= EXERCISE DESCRIPTION =
Transcribe every entry that follows, word for word, and omit the images.

= PROVIDED ENTRIES =

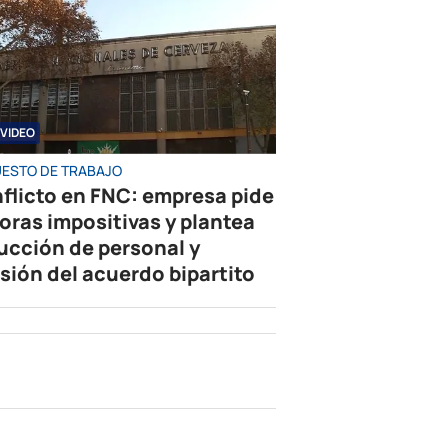
VIDEO
UESTO DE TRABAJO
flicto en FNC: empresa pide
oras impositivas y plantea
ucción de personal y
isión del acuerdo bipartito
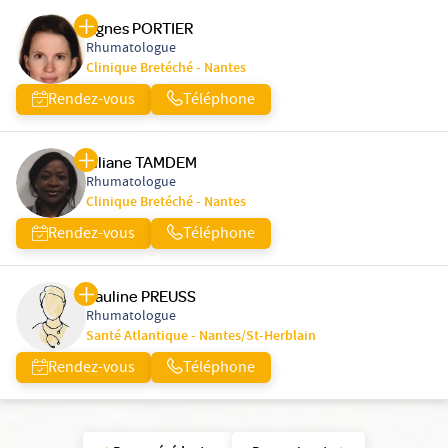
Agnes PORTIER
Rhumatologue
Clinique Bretéché - Nantes
Rendez-vous
Téléphone
Liliane TAMDEM
Rhumatologue
Clinique Bretéché - Nantes
Rendez-vous
Téléphone
Pauline PREUSS
Rhumatologue
Santé Atlantique - Nantes/St-Herblain
Rendez-vous
Téléphone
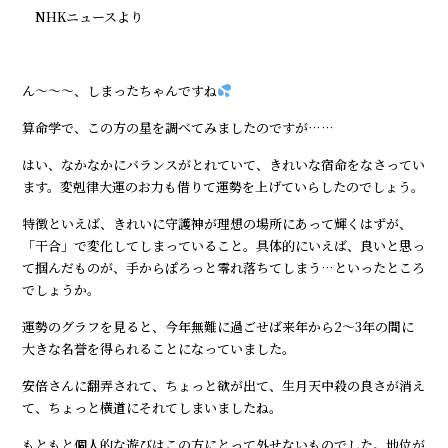
―― NHKニュースより ――
ん～～～、しまったちゃんですね
算命学で、この方の星を調べてみましたのですが……
はい、なかなかにバランスがとれていて、きれいな宿命をなさってい
ます。変剋律大運のお力も借りて運勢を上げていらしたのでしょう。
特徴といえば、きれいに守護神が理想の場所にあって輝くはずが、
「干合」で変化してしまっていること。具体的にいえば、良いと思っ
て掴んだものが、手からぽろっと零れ落ちてしまう…といったところ
でしょうか。
運勢のグラフを見ると、今年無難に過ごせば来年から2～3年の間に
大きな名誉を得られることになっていました。
安倍さんに翻弄されて、ちょっと欲が出て、生月天中殺の良さが消え
て、ちょっと横道にそれてしまいましたね。
もともと個人的な遊びはこの方にとって外せないものでした。地位が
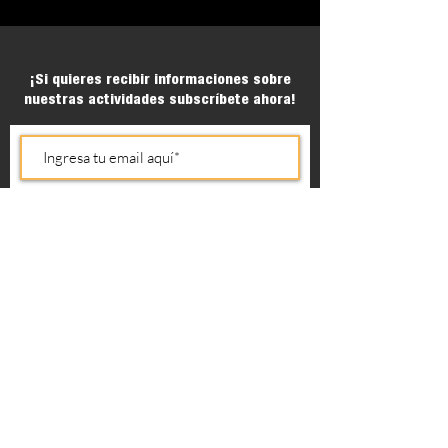
¡Si quieres recibir informaciones sobre
nuestras actividades subscríbete ahora!
Unirse
He leído y acepto la política de
privacidad de esta web
Acepto que me envíen
información comercial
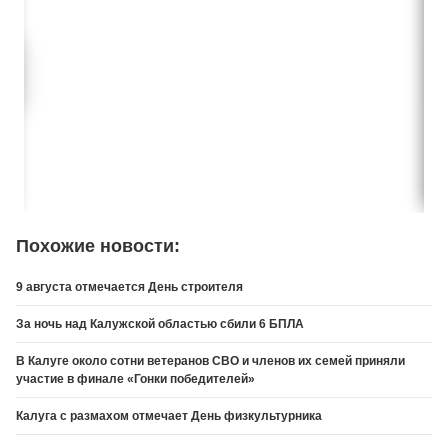
Похожие новости:
9 августа отмечается День строителя
За ночь над Калужской областью сбили 6 БПЛА
В Калуге около сотни ветеранов СВО и членов их семей приняли
участие в финале «Гонки победителей»
Калуга с размахом отмечает День физкультурника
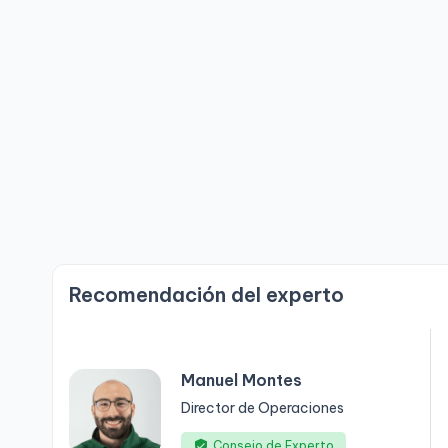
Recomendación del experto
Manuel Montes
Director de Operaciones
Consejo de Experto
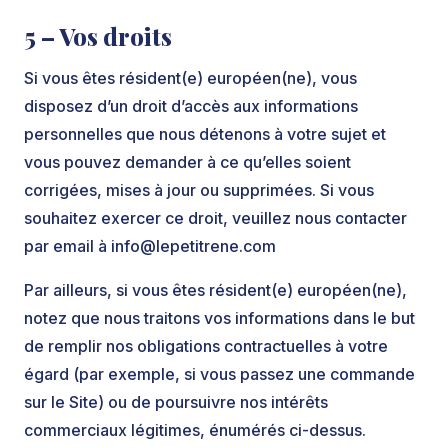
5 – Vos droits
Si vous êtes résident(e) européen(ne), vous
disposez d’un droit d’accès aux informations
personnelles que nous détenons à votre sujet et
vous pouvez demander à ce qu’elles soient
corrigées, mises à jour ou supprimées. Si vous
souhaitez exercer ce droit, veuillez nous contacter
par email à
info@lepetitrene.com
Par ailleurs, si vous êtes résident(e) européen(ne),
notez que nous traitons vos informations dans le but
de remplir nos obligations contractuelles à votre
égard (par exemple, si vous passez une commande
sur le Site) ou de poursuivre nos intérêts
commerciaux légitimes, énumérés ci-dessus.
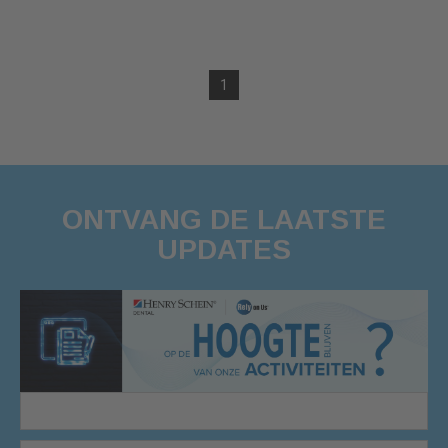
1
ONTVANG DE LAATSTE
UPDATES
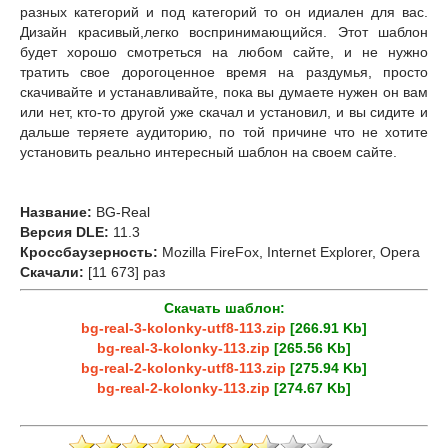
разных категорий и под категорий то он идиален для вас.
Дизайн красивый,легко воспринимающийся. Этот шаблон
будет хорошо смотреться на любом сайте, и не нужно
тратить свое дорогоценное время на раздумья, просто
скачивайте и устанавливайте, пока вы думаете нужен он вам
или нет, кто-то другой уже скачал и установил, и вы сидите и
дальше теряете аудиторию, по той причине что не хотите
установить реально интересный шаблон на своем сайте.
Название:
BG-Real
Версия DLE:
11.3
Кроссбаузерность:
Mozilla FireFox, Internet Explorer, Opera
Скачали:
[11 673] раз
Скачать шаблон:
bg-real-3-kolonky-utf8-113.zip
[266.91 Kb]
bg-real-3-kolonky-113.zip
[265.56 Kb]
bg-real-2-kolonky-utf8-113.zip
[275.94 Kb]
bg-real-2-kolonky-113.zip
[274.67 Kb]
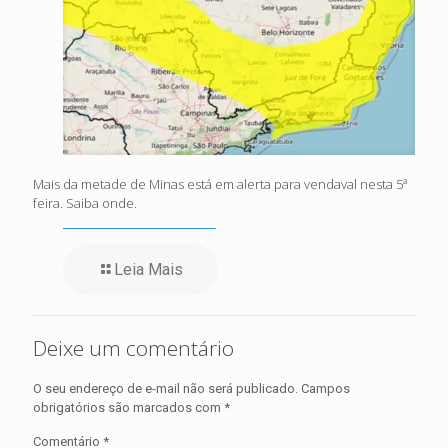
Mais da metade de Minas está em alerta para vendaval nesta 5ª
feira. Saiba onde.
Leia Mais
Deixe um comentário
O seu endereço de e-mail não será publicado.
Campos
obrigatórios são marcados com
*
Comentário
*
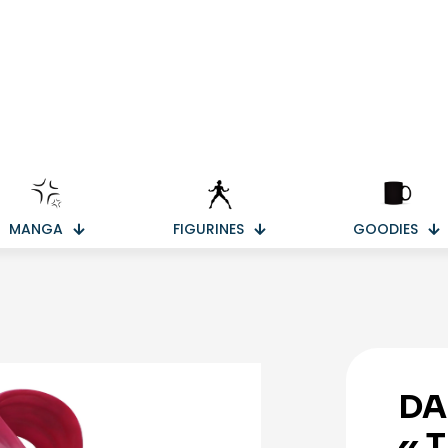
MANGA
FIGURINES
GOODIES
DA
« 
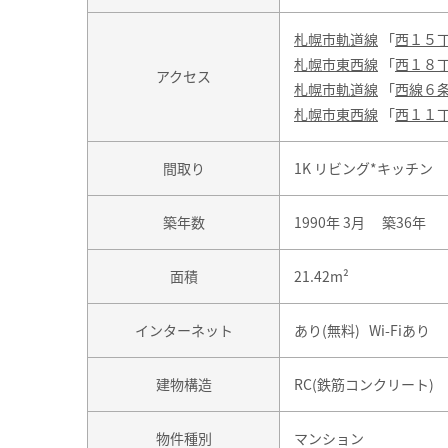
札幌市軌道線
「
西１５
札幌市東西線
「
西１８
アクセス
札幌市軌道線
「
西線６
札幌市東西線
「
西１１
間取り
1K リビング*キッチン
築年数
1990年 3月 築36年
面積
21.42m²
インターネット
あり(無料) Wi-Fiあり
建物構造
RC(鉄筋コンクリート)
物件種別
マンション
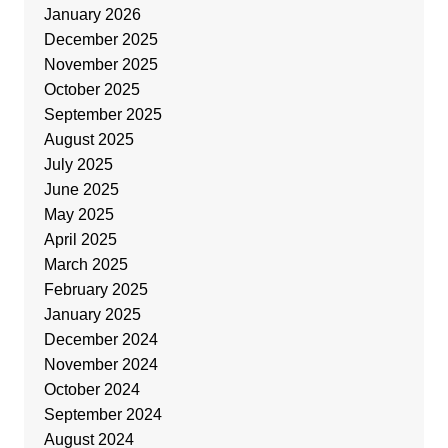
January 2026
December 2025
November 2025
October 2025
September 2025
August 2025
July 2025
June 2025
May 2025
April 2025
March 2025
February 2025
January 2025
December 2024
November 2024
October 2024
September 2024
August 2024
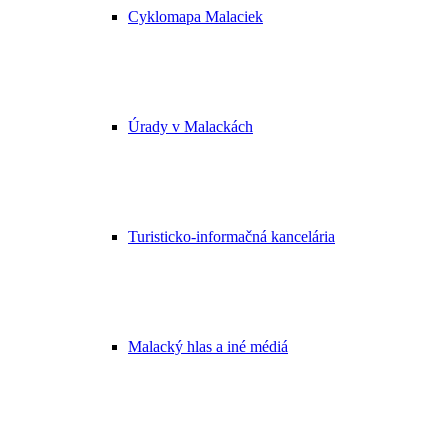
Cyklomapa Malaciek
Úrady v Malackách
Turisticko-informačná kancelária
Malacký hlas a iné médiá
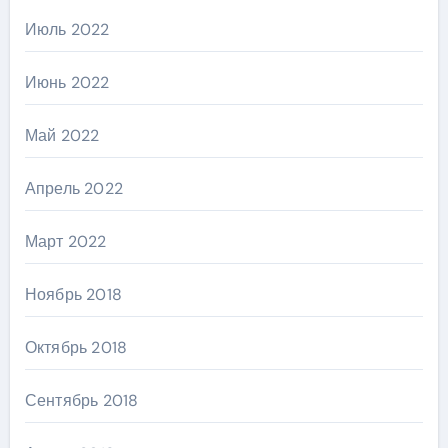
Июль 2022
Июнь 2022
Май 2022
Апрель 2022
Март 2022
Ноябрь 2018
Октябрь 2018
Сентябрь 2018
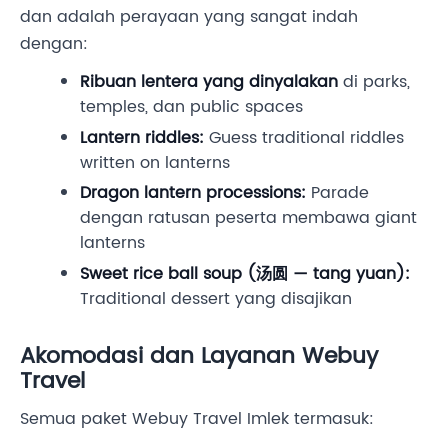
dan adalah perayaan yang sangat indah
dengan:
Ribuan lentera yang dinyalakan
di parks,
temples, dan public spaces
Lantern riddles:
Guess traditional riddles
written on lanterns
Dragon lantern processions:
Parade
dengan ratusan peserta membawa giant
lanterns
Sweet rice ball soup (汤圆 — tang yuan):
Traditional dessert yang disajikan
Akomodasi dan Layanan Webuy
Travel
Semua paket Webuy Travel Imlek termasuk:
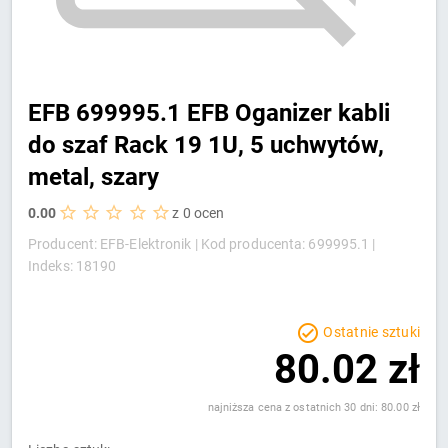
EFB 699995.1 EFB Oganizer kabli
do szaf Rack 19 1U, 5 uchwytów,
metal, szary
0.00
z 0 ocen
Producent: EFB-Elektronik |
Kod producenta: 699995.1 |
Indeks: 18190
Ostatnie sztuki
80.02 zł
najniższa cena z ostatnich 30 dni: 80.00 zł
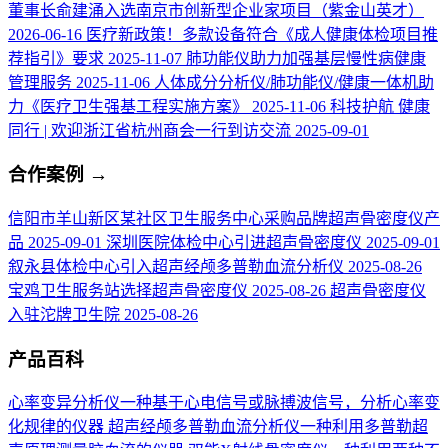
董事长俞建涌入选南京市创新型企业家项目（紫金山英才）
2026-06-16
医疗新政策！多款设备符合《成人健康体检项目推
荐指引》要求
2025-11-07
肺功能仪助力加强基层慢性病健康
管理服务
2025-11-06
人体成分分析仪/肺功能仪/健康一体机助
力《医疗卫生强基工程实施方案》
2025-11-06
科技护航 健康
同行 | 欢迎浙江省杭州商会一行到访交流
2025-09-01
合作案例
→
信阳市羊山新区某社区卫生服务中心采购品牌超声骨密度仪产
品
2025-09-01
深圳医院体检中心引进超声骨密度仪
2025-09-01
叙永县体检中心引入超声经颅多普勒血流分析仪
2025-08-26
宝鸡卫生服务站选择超声骨密度仪
2025-08-26
超声骨密度仪
入驻沱牌卫生院
2025-08-26
产品百科
心率变异分析仪
一种基于心电信号或脉搏波信号，分析心率变
化规律的仪器
超声经颅多普勒血流分析仪
一种利用多普勒超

= WRITTEN RESPONSE =
VIDEO
UESTO DE TRABAJO
flicto en FNC: empresa pide
oras impositivas y plantea
ucción de personal y
isión del acuerdo bipartito
Agnes PORTIER
Rhumatologue
Clinique Bretéché - Nantes
Rendez-vous
Téléphone
Liliane TAMDEM
Rhumatologue
Clinique Bretéché - Nantes
Rendez-vous
Téléphone
Pauline PREUSS
Rhumatologue
Santé Atlantique - Nantes/St-Herblain
Rendez-vous
Téléphone
―― NHKニュースより ――
ん～～～、しまったちゃんですね
算命学で、この方の星を調べてみましたのですが……
はい、なかなかにバランスがとれていて、きれいな宿命をなさってい
ます。変剋律大運のお力も借りて運勢を上げていらしたのでしょう。
特徴といえば、きれいに守護神が理想の場所にあって輝くはずが、
「干合」で変化してしまっていること。具体的にいえば、良いと思っ
て掴んだものが、手からぽろっと零れ落ちてしまう…といったところ
でしょうか。
運勢のグラフを見ると、今年無難に過ごせば来年から2～3年の間に
大きな名誉を得られることになっていました。
安倍さんに翻弄されて、ちょっと欲が出て、生月天中殺の良さが消え
て、ちょっと横道にそれてしまいましたね。
もともと個人的な遊びはこの方にとって外せないものでした。地位が
¡Si quieres recibir informaciones sobre
nuestras actividades subscríbete ahora!
Unirse
He leído y acepto la política de
privacidad de esta web
Acepto que me envíen
información comercial
Похожие новости:
9 августа отмечается День строителя
За ночь над Калужской областью сбили 6 БПЛА
В Калуге около сотни ветеранов СВО и членов их семей приняли
участие в финале «Гонки победителей»
Калуга с размахом отмечает День физкультурника
Recomendación del experto
Manuel Montes
Director de Operaciones
Consejo de Experto
5 – Vos droits
Si vous êtes résident(e) européen(ne), vous
disposez d’un droit d’accès aux informations
personnelles que nous détenons à votre sujet et
vous pouvez demander à ce qu’elles soient
corrigées, mises à jour ou supprimées. Si vous
souhaitez exercer ce droit, veuillez nous contacter
par email à
info@lepetitrene.com
Par ailleurs, si vous êtes résident(e) européen(ne),
notez que nous traitons vos informations dans le but
de remplir nos obligations contractuelles à votre
égard (par exemple, si vous passez une commande
sur le Site) ou de poursuivre nos intérêts
commerciaux légitimes, énumérés ci-dessus.
1
ONTVANG DE LAATSTE
UPDATES
разных категорий и под категорий то он идиален для вас.
Дизайн красивый,легко воспринимающийся. Этот шаблон
будет хорошо смотреться на любом сайте, и не нужно
тратить свое дорогоценное время на раздумья, просто
скачивайте и устанавливайте, пока вы думаете нужен он вам
или нет, кто-то другой уже скачал и установил, и вы сидите и
дальше теряете аудиторию, по той причине что не хотите
установить реально интересный шаблон на своем сайте.
Название:
BG-Real
Версия DLE:
11.3
Кроссбаузерность:
Mozilla FireFox, Internet Explorer, Opera
Скачали:
[11 673] раз
Скачать шаблон:
bg-real-3-kolonky-utf8-113.zip
[266.91 Kb]
bg-real-3-kolonky-113.zip
[265.56 Kb]
bg-real-2-kolonky-utf8-113.zip
[275.94 Kb]
bg-real-2-kolonky-113.zip
[274.67 Kb]
Mais da metade de Minas está em alerta para vendaval nesta 5ª
feira. Saiba onde.
Leia Mais
Deixe um comentário
O seu endereço de e-mail não será publicado.
Campos
obrigatórios são marcados com
*
Comentário
*
MANGA
FIGURINES
GOODIES
DA
« 
札幌市軌道線
「
西１５
札幌市東西線
「
西１８
アクセス
札幌市軌道線
「
西線６
札幌市東西線
「
西１１
間取り
1K リビング*キッチン
築年数
1990年 3月 築36年
面積
21.42m²
インターネット
あり(無料) Wi-Fiあり
建物構造
RC(鉄筋コンクリート)
物件種別
マンション
January 2026
December 2025
November 2025
October 2025
September 2025
August 2025
July 2025
June 2025
May 2025
April 2025
March 2025
February 2025
January 2025
December 2024
November 2024
October 2024
September 2024
August 2024
Cyklomapa Malaciek
Úrady v Malackách
Turisticko-informačná kancelária
Malacký hlas a iné médiá
Июль 2022
Июнь 2022
Май 2022
Апрель 2022
Март 2022
Ноябрь 2018
Октябрь 2018
Сентябрь 2018
dan adalah perayaan yang sangat indah
dengan:
Ribuan lentera yang dinyalakan
di parks,
temples, dan public spaces
Lantern riddles:
Guess traditional riddles
written on lanterns
Dragon lantern processions:
Parade
dengan ratusan peserta membawa giant
lanterns
Sweet rice ball soup (汤圆 — tang yuan):
Traditional dessert yang disajikan
Akomodasi dan Layanan Webuy
Travel
Semua paket Webuy Travel Imlek termasuk:
EFB 699995.1 EFB Oganizer kabli
do szaf Rack 19 1U, 5 uchwytów,
metal, szary
0.00
z 0 ocen
Producent: EFB-Elektronik |
Kod producenta: 699995.1 |
Indeks: 18190
Ostatnie sztuki
80.02 zł
najniższa cena z ostatnich 30 dni: 80.00 zł
董事长俞建涌入选南京市创新型企业家项目（紫金山英才）
2026-06-16
医疗新政策！多款设备符合《成人健康体检项目推
荐指引》要求
2025-11-07
肺功能仪助力加强基层慢性病健康
管理服务
2025-11-06
人体成分分析仪/肺功能仪/健康一体机助
力《医疗卫生强基工程实施方案》
2025-11-06
科技护航 健康
同行 | 欢迎浙江省杭州商会一行到访交流
2025-09-01
合作案例
→
信阳市羊山新区某社区卫生服务中心采购品牌超声骨密度仪产
品
2025-09-01
深圳医院体检中心引进超声骨密度仪
2025-09-01
叙永县体检中心引入超声经颅多普勒血流分析仪
2025-08-26
宝鸡卫生服务站选择超声骨密度仪
2025-08-26
超声骨密度仪
入驻沱牌卫生院
2025-08-26
产品百科
心率变异分析仪
一种基于心电信号或脉搏波信号，分析心率变
化规律的仪器
超声经颅多普勒血流分析仪
一种利用多普勒超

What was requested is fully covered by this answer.